What shall we do? marks the first stage of the difficult journey upon which Tolstoy was about to embark, quitting the relative peace of religious meditation for the social maelstrom. It was then that the twenty years’ war commenced which the old prophet of Yasnaya Polyana waged in the name of the Gospel, single-handed, outside the limits of all parties, and condemning all; a war upon the crimes and lies of civilisation.


  1. “I had hitherto passed my whole life away from the city.” (What shall we do?)
  2. Tolstoy has many times expressed his antipathy for the “ascetics, who live for themselves only, apart from their fellows.” He puts them in the same class as the conceited and ignorant revolutionists, “who pretend to do good to others without knowing what it is that they themselves need… I love these two categories of men with the same love, but I hate their doctrines with the same hate. The only doctrine is that which orders a constant activity, an existence which responds to the aspirations of the soul and endeavours to realise the happiness of others. Such is the Christian doctrine. Equally remote from religious quietism and the arrogant pretensions of the revolutionists, who seek to transform the world without knowing in what real happiness consists.” (Letters to a friend, published in the volume entitled Cruel Pleasures, 1895.)
  3. A daguerreotype of 1885, reproduced in What shall we do? in the complete French edition.
  4. What shall we do?
  5. All the first part of the book (the first fifteen chapters).
  6. “The true cause of poverty is the accumulation of riches in the hands of those who do not produce, and are concentrated in the cities. The wealthy classes are gathered together in the cities in order to enjoy and to defend themselves. And the poor man comes to feed upon the crumbs of the rich. He is drawn thither by the snare of easy gain: by peddling, begging, swindling, or in the service of immorality.”
  7. “The pivot of the evil is property. Property is merely the means of enjoying the labour of others.” Property, he says again, is that which is not ours: it represents other people. “Man calls his wife, his children, his slaves, his goods his property, but reality shows him his error; and he must renounce his property or suffer and cause others to suffer.”

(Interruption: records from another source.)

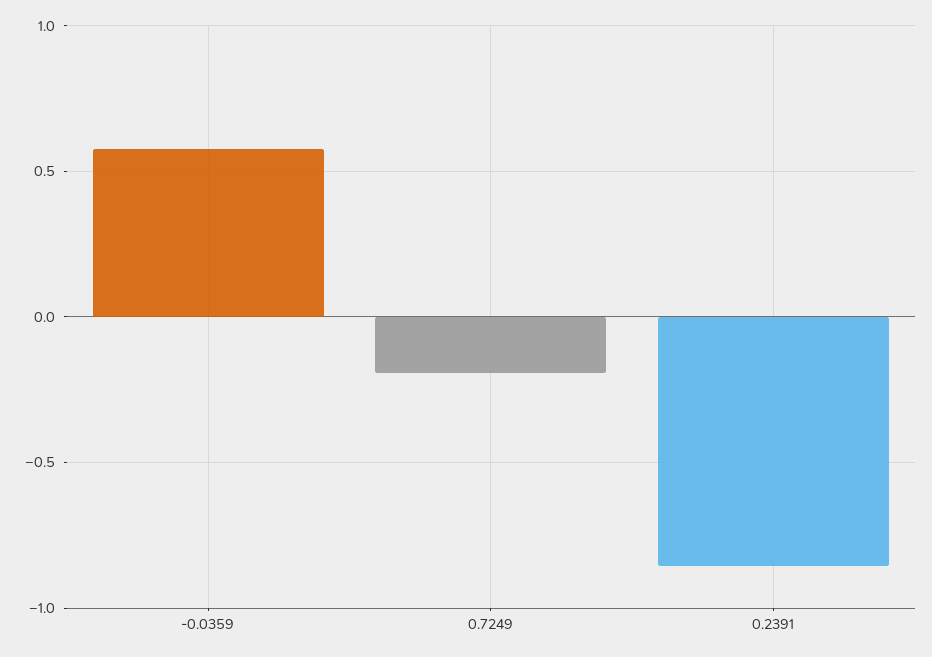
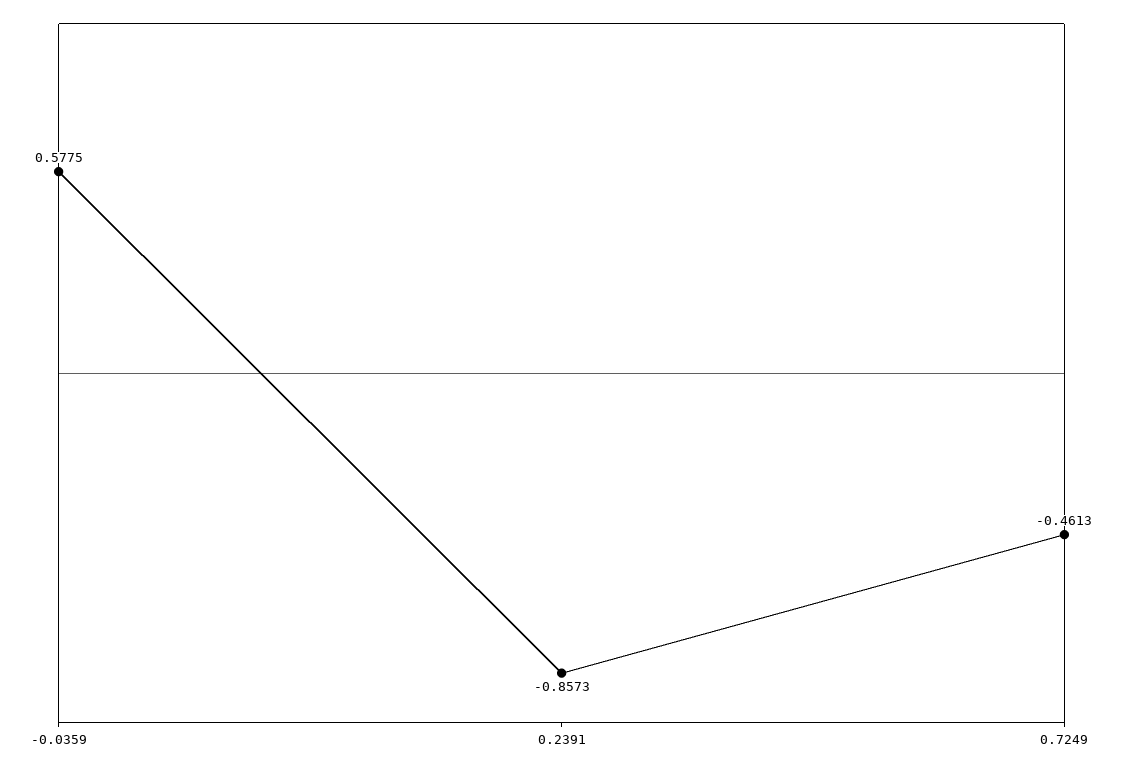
  {
    "-0.0359": 0.5775,
-   "0.7249": -0.2,
+   "0.7249": -0.4613,
    "0.2391": -0.8573
  }

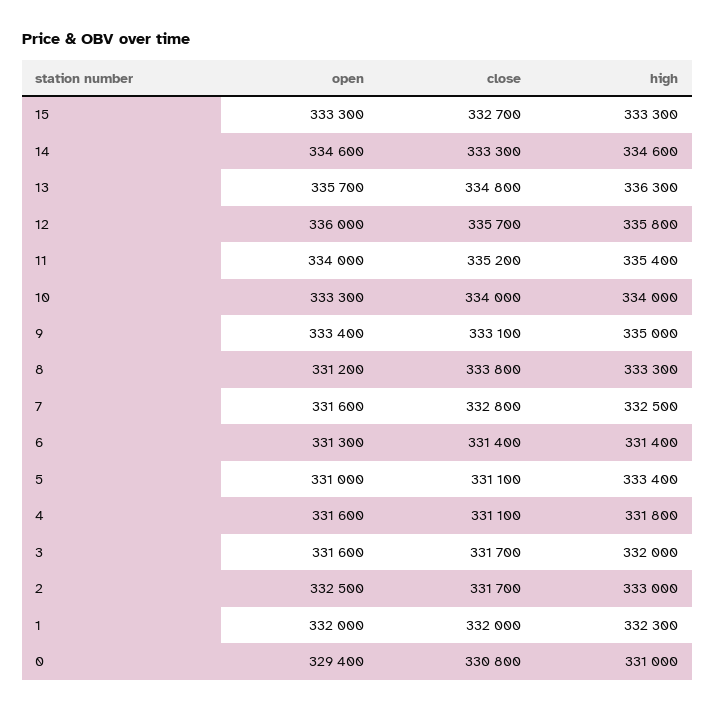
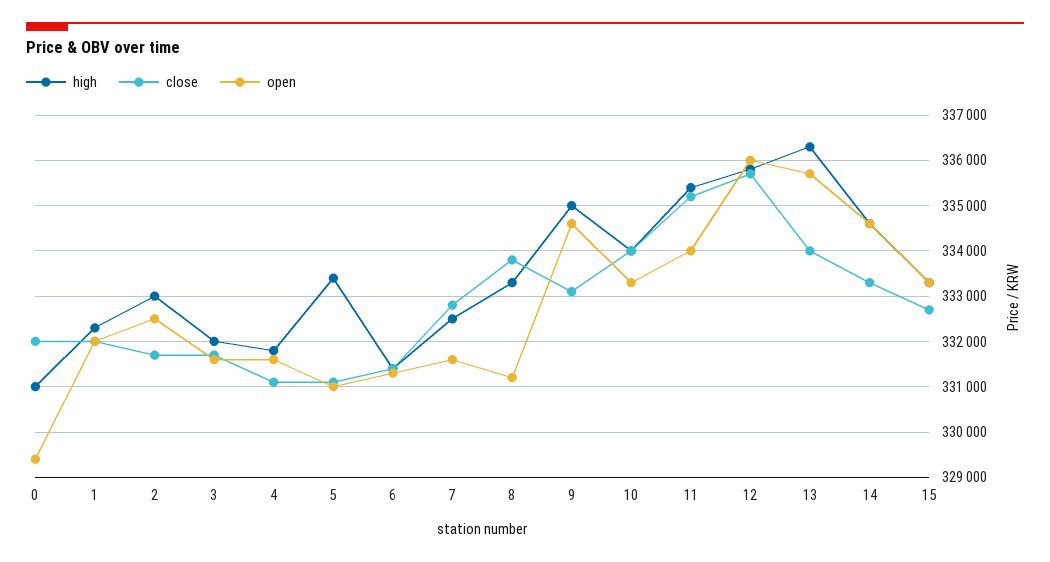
  {
    "open": {
      "15": 333300,
      "14": 334600,
      "13": 335700,
      "12": 336000,
      "11": 334000,
      "10": 333300,
-     "9": 333400,
+     "9": 334600,
      "8": 331200,
      "7": 331600,
      "6": 331300,
      "5": 331000,
      "4": 331600,
      "3": 331600,
      "2": 332500,
      "1": 332000,
      "0": 329400
    },
    "close": {
      "15": 332700,
      "14": 333300,
-     "13": 334800,
+     "13": 334000,
      "12": 335700,
      "11": 335200,
      "10": 334000,
      "9": 333100,
      "8": 333800,
      "7": 332800,
      "6": 331400,
      "5": 331100,
      "4": 331100,
      "3": 331700,
      "2": 331700,
      "1": 332000,
-     "0": 330800
+     "0": 332000
    },
    "high": {
      "15": 333300,
      "14": 334600,
      "13": 336300,
      "12": 335800,
      "11": 335400,
      "10": 334000,
      "9": 335000,
      "8": 333300,
      "7": 332500,
      "6": 331400,
      "5": 333400,
      "4": 331800,
      "3": 332000,
      "2": 333000,
      "1": 332300,
      "0": 331000
    }
  }

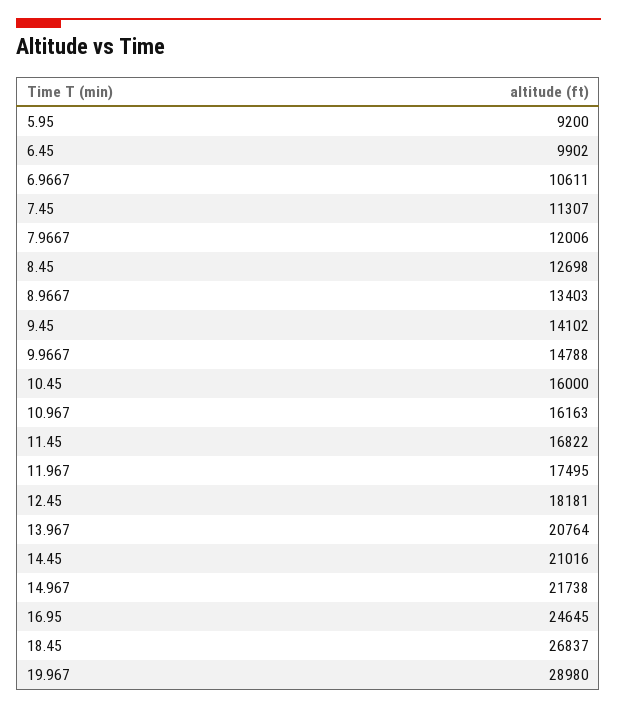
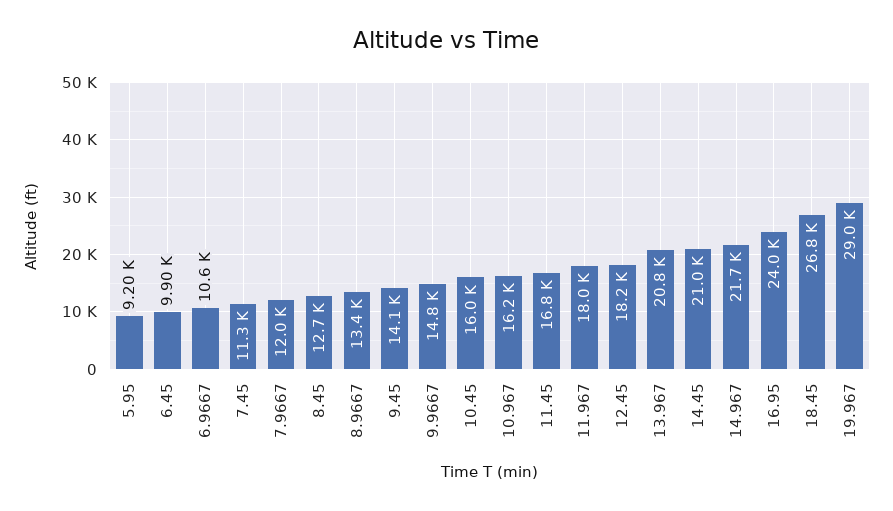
  {
    "5.95": 9200,
    "6.45": 9902,
    "6.9667": 10611,
    "7.45": 11307,
    "7.9667": 12006,
    "8.45": 12698,
    "8.9667": 13403,
    "9.45": 14102,
    "9.9667": 14788,
    "10.45": 16000,
    "10.967": 16163,
    "11.45": 16822,
-   "11.967": 17495,
+   "11.967": 18000,
    "12.45": 18181,
    "13.967": 20764,
    "14.45": 21016,
    "14.967": 21738,
-   "16.95": 24645,
+   "16.95": 24000,
    "18.45": 26837,
    "19.967": 28980
  }

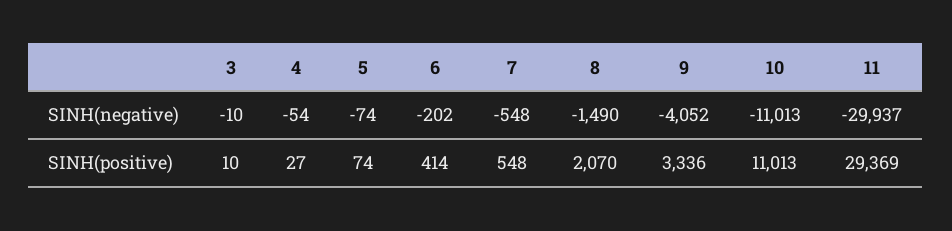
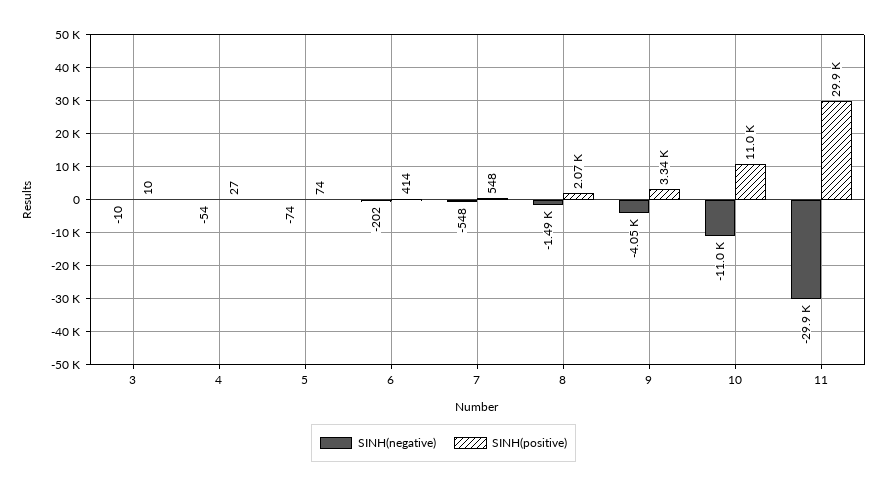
  {
    "SINH(negative)": {
      "3": -10,
      "4": -54,
      "5": -74,
      "6": -202,
      "7": -548,
      "8": -1490,
      "9": -4052,
      "10": -11013,
      "11": -29937
    },
    "SINH(positive)": {
      "3": 10,
      "4": 27,
      "5": 74,
      "6": 414,
      "7": 548,
      "8": 2070,
      "9": 3336,
      "10": 11013,
-     "11": 29369
+     "11": 29900
    }
  }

    Tolstoy was already urging the Russian revolution: “For three or four years now men have cursed us on the highway and called us sluggards and skulkers. The hatred and contempt of the downtrodden people are becoming more intense.” (What shall we do?)

  8. The peasant-revolutionist Bondarev would have had this law recognised as a universal obligation. Tolstoy was then subject to his influence, as also to that of another peasant, Sutayev.—“During the whole of my life two Russian thinkers have had a great moral influence over me, have enriched my mind, and have elucidated for me my own conception of the world. They were two peasants, Sutayev and Bondarev.”(What shall we do?)

    In the same book Tolstoy gives us a portrait of Sutayev, and records a conversation with him.

  9. Vicious Pleasures, or in the French translation Alcohol and Tobacco, 1895.
  10. Cruel Pleasures (the Meat-eaters; War; Hunting), 1895.
  11. The sacrifice was difficult; the passion inherited. He was not sentimental; he never felt much pity for animals. For him all things fell into three planes: “1. Reasoning beings; 2. animals and plants; 3. inanimate matter.” He was not without a trace of native cruelty. He relates the pleasure he felt in watching the struggles of a wolf which he killed. Remorse was of later growth.